Englebert was a Belgian rubber products company founded by Oscar Englebert in Liège in 1868. It became a leading tyre manufacturing company, and is a key predecessor to Uniroyal in Europe.

==History==
In 1898 Oscar Englebert, who till then had worked with rubberised coatings and mats, set up a tyre factory at Herstal in Belgium, manufacturing pneumatic tyres for bicycles and automobiles, and by 1912 the business employed 400 people. By 1926 the workforce had grown to 3,500 and was one of Europe's top five rubber manufacturing businesses. In 1929, Englebert set up a second tyre plant just across the border at Aachen-Rothe Erde in Germany. In 1931 the Société du Pneu Englebert (Englebert Tyre Company) was born. The company acquired a French tyre factory in Clairoix in 1936; it was here, in 1937, that Englebert produced their millionth tyre.

After the war, in 1958, the company entered into a partnership agreement with Uniroyal, then one of the world's top three tyre manufacturers. Ten years later, in 1966, the company's name was changed to Uniroyal Englebert. In 1979 Uniroyal sold its European business which was integrated into the Continental Tyre Company. The Uniroyal brand survived within Continental, but the Englebert brand disappeared.

> Records from a dataset:
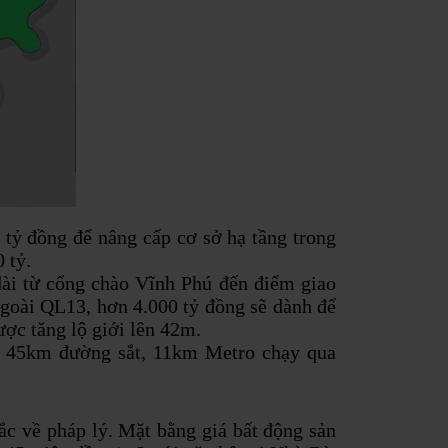
tỷ đồng để nâng cấp cơ sở hạ tầng trong
 tỷ.
dài từ cổng chào Vĩnh Phú đến điểm giao
goài QL13, hơn 4.000 tỷ đồng sẽ dành để
c tăng lộ giới lên 42m.
 45km đường sắt, 11km Metro chạy qua
c về pháp lý. Mặt bằng giá bất động sản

> YOUR INSTRUCTIONS: Summarize the text about the Englebert company in two sentences. These records have no connection to the text about the Englebert company.

> EXERCISE RESULT: Englebert was a Belgian rubber products company founded by Oscar Englebert in Liège in 1868 that became a leading tire manufacturer, starting with a tire factory at Herstal in 1898 and later adding plants in Germany and France. After a 1958 partnership with Uniroyal, the company was renamed Uniroyal Englebert, and in 1979 Uniroyal sold its European business to Continental, where the Englebert brand disappeared.